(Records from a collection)
◇ ◇ ◇ ◇ ◇ ◇ ◇
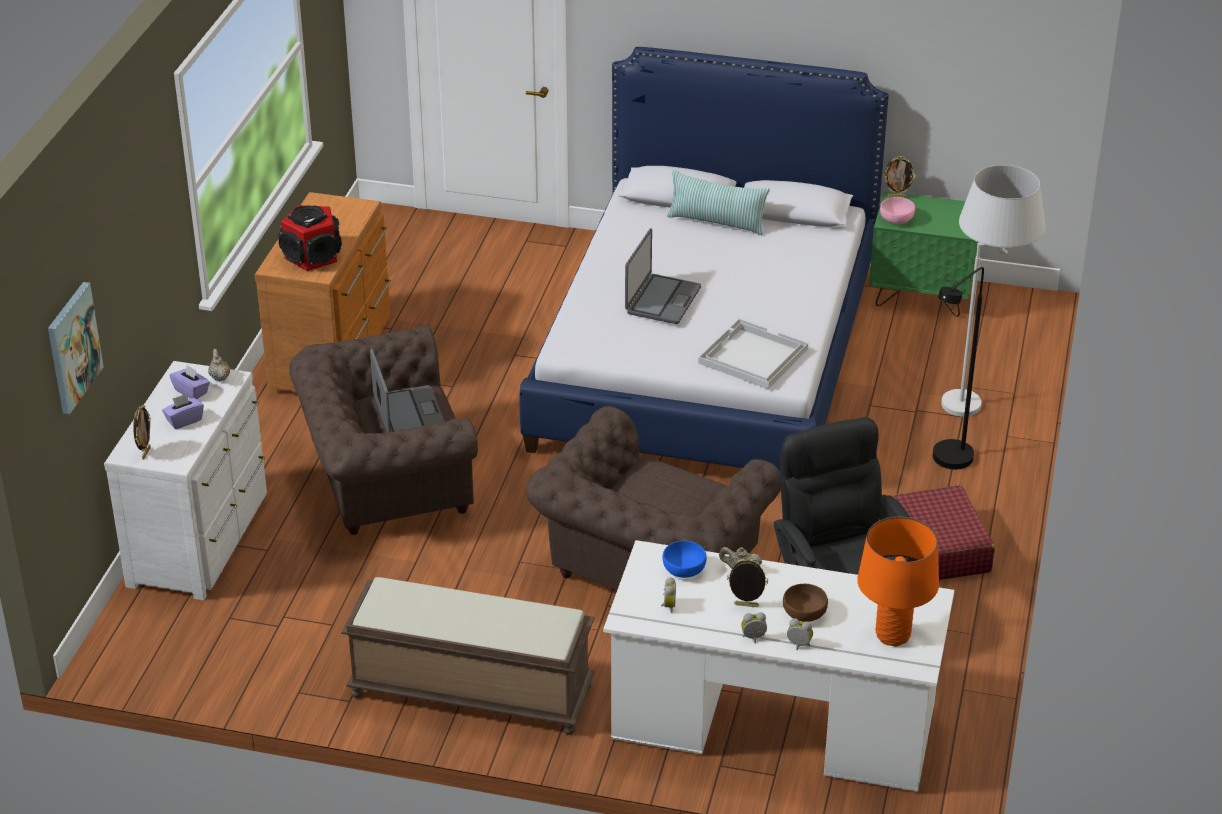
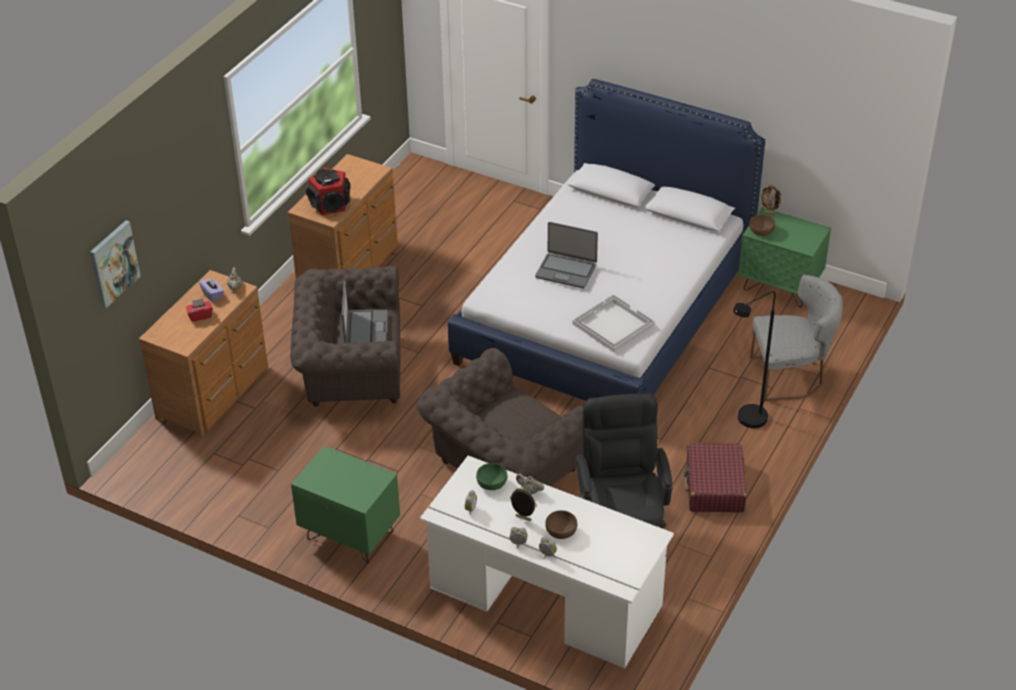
camera: 15 degrees right, 5 degrees up
(145, 453) = (166, 336): picture frame -> none
(184, 420) = (200, 316): purple tissue box -> red tissue box
(202, 539) = (216, 393): white dresser -> brown dresser
(469, 692) = (349, 536): brown bench -> green nightstand
(662, 300) = (566, 271): laptop -> laptop turned 75 degrees clockwise
(683, 569) = (491, 483): blue bowl -> green bowl
(717, 222) = (630, 214): pillow -> none
(893, 635) = (615, 560): orange table lamp -> none
(896, 219) = (761, 231): pink bowl -> brown bowl
(981, 400) = (791, 376): white floor lamp -> grey chair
◇ ◇ ◇ ◇ ◇ ◇ ◇
Could you return all lines from the data above that contain the string "none"?

** RESPONSE FOR THIS EXERCISE **
(145, 453) = (166, 336): picture frame -> none
(717, 222) = (630, 214): pillow -> none
(893, 635) = (615, 560): orange table lamp -> none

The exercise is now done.